Cette étude a été l'occasion de mieux percevoir la cohérence de la pensée d'Origène, ainsi que sa fidélité à la lettre du texte biblique. Sa méthode apparaît plus typologique qu'allégorique: plutôt que d'ajouter ou de forger un sens à tel passage ou telle expression, il lui trouve un sens dans le reste de l'Ecriture. Les sagesses des Nations aussi trouvent dans l'Ecriture leur sens véritable, une fois épurées des déformations traditionnelles. Ce qui est allégorique chez Origène, comme certaines étymologies, lui vient de traditions - notamment Philon - qu'il rappelle et synthétise, afin de ne rien laisser de côté. 

Ce travail a été entrepris pour ébaucher un déblayage des diverses réceptions de Ge 11, 1-9. Que peut-on conclure à propos des principales réceptions actuelles du récit de Babel? Reprenons les deux plus courantes:  

L'une souligne, dans le projet de construction de la ville et de la tour, une volonté de rester groupés et unis, de se rassembler et de se ressembler, et, dans la dispersion, une restauration du premier commandement donné aux hommes d'emplir la terre. Cette interprétation valorise la diversité, comme voulue par Dieu dès le commencement, et voit presque dans l'unité ou l'unanimité des hommes de Babel la cause de leur péché. 

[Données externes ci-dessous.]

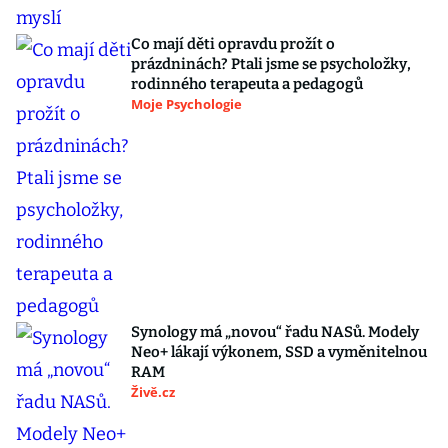
Co mají děti opravdu prožít o
prázdninách? Ptali jsme se psycholožky,
rodinného terapeuta a pedagogů
Moje Psychologie
Synology má „novou“ řadu NASů. Modely
Neo+ lákají výkonem, SSD a vyměnitelnou
RAM
Živě.cz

Une autre lecture contemporaine consiste à distinguer la génération du Déluge de celle de la Dispersion. Toutes deux sont pécheresses par excès: la première représente l'outrance de l'égoïsme et de l'individualisme, qui mène à une anarchie destructrice; la seconde représente le totalitarisme étatique où la personne humaine et la conscience sont anéanties par le projet collectif.

Aucune de ces lectures n'entre dans le cadre des interprètes des trois premiers siècles. Poussées à leur extrême, elles deviennent difficiles à articuler à l'évènement de la Pentecôte. Elles contredisent le point de vue très universaliste des Alexandrins Philon et Origène. Pour Origène, l'unanimité des hommes d'après le Déluge est signe qu'ils ne sont pas sortis du rayonnement de l'Orient. Pour Philon, la communauté de langue est un bien.

La poursuite de l'étude des lectures de Ge 11, 1-9 à travers les siècles permettrait d'évaluer la validité de l'ancrage biblique - passé au critère de la tradition - de ces lectures contemporaines. Elles sont très liées, de fait, au contexte politique de notre époque. Or, au-delà de l'adaptation homilétique et pastorale, c'est l'universalité du salut en Jésus-Christ qui est finalement en jeu. Si l'universalisme fait peur, c'est sans doute qu'il a besoin d'être purifié. Mais de quel droit l'écarter?


Ce travail a, cependant, éveillé d'autres perspectives que la poursuite d'une recherche patristique. Il serait utile de disposer de davantage d'outils d'évaluation des traductions, mettant sous les yeux les différents textes bibliques ainsi que les lectures fondatrices. Les abondantes notes de la Bible d'Alexandrie, qui comparent le texte des Septante au texte massorétique et citent de nombreuses interprétations des premiers Pères de l'Eglise constituent un bon exemple. 

Je songe à une base de données regroupant, autour des textes bibliques, tout un appareil philologique et patristique.